We eventually piled back into the car, Ked driving, me in the passenger seat, the brothers three in the backseat.
When we pulled into the U-shaped gravel driveway, I made it my priority to seek out my Dad and settle the issue of our class rings. I hoped I’d find him alone. No such luck. I tried to pull him aside unnoticed by the others.
“Uhh…Dad….can I give my class ring to Ked? He, um, asked me to be his girlfriend, and I…uh….we…wanted to trade rings.” It took a minute for my request to register. No wonder, as I was having such trouble stringing together sentences this weekend. Finally the light went on in his eyes and my dear Dad gave me a big grin.
“It’s fine by me. It’s your ring,” he said. I smiled my sheepish thanks and tried to escape as quickly as possible. Lunch was going to be awkward. Let alone the ride home. I could tell by the look on Ked’s Mom’s face that she had caught wind of the conversation. She looked pleased. I gulped and made my escape, thanking God once again for the clean, country air.
The time came for our goodbyes, and I thought my heart might break. My ring sat on the knuckle of his pinky finger. I clutched his giant ring with my thumb. We hugged. I held back tears. I had no idea when I’d see him again.

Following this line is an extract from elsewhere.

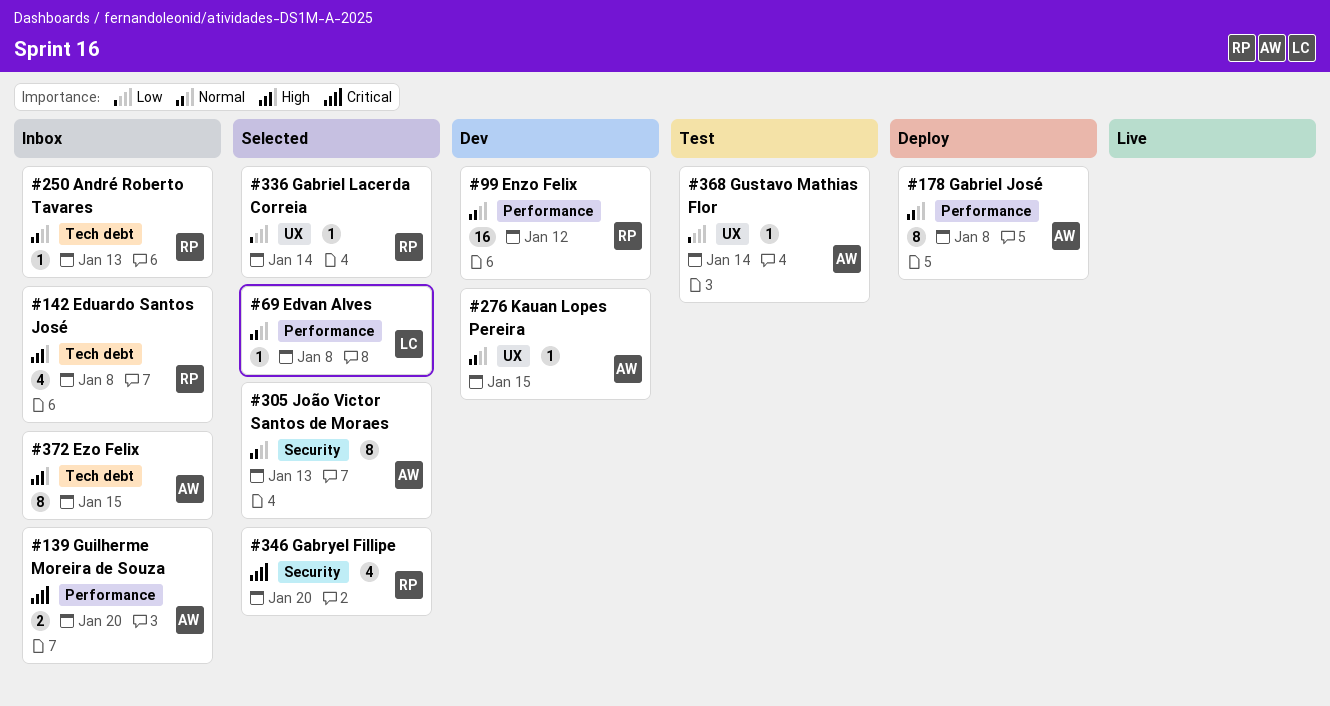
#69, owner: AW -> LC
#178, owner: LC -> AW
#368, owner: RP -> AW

I pretended to be asleep as much as I could during the four-hour drive home. In reality, I was re-playing every moment of the weekend over in my head, trying not to cry. What in the world had I just done? I had a boyfriend who lived 200 miles away. Everyone else would be headed out on Friday nights to Taco Bell or Kewpee or the local ball games, and I’d be…well I had no idea. Was this a mistake? How did you “date” someone so far away? He might as well have been in China. We had no cars of our own, and I didn’t even have a job to pay for long-distance phone calls. It was going to be an interesting year. I was about to learn that dating isn’t about what you do and where you go and who sees you together. The really good dating is about getting to know this person authentically inside and out. Nothing does that better than hundreds of letters and phone calls.
We arrived home, and that evening I was standing in the bathroom with the door wide open. No doubt I was leaning into the mirror staring myself down. I had a habit of that. Whenever I was deep in thought or perplexed or worried, I’d stare at myself in the mirror as if waiting for my reflection to offer a solution. Seriously, if my reflection had started to talk and give me advice, I probably would have taken it. Instead, my Dad showed up to do the honors.
When I looked up, he was leaning in the doorframe. He said, “You know, you’ve always made really wise decisions about your friends. But this decision, to date Kedron, it’s an incredibly wise decision. He is an excellent young man and has an excellent family. I’m proud of you.”
My heart did a thousand flips. Of all the wonderful conversations I’d had with my Dad over the years, this one meant the most. I had been confused, wondering if I’d done the right thing and if things would work out between us. And then my Dad spoke the voice of God in His approval. I gushed my thanks and then left the staring contest with my reflection behind. My Dad approved. Really approved. Everything was going to be ok.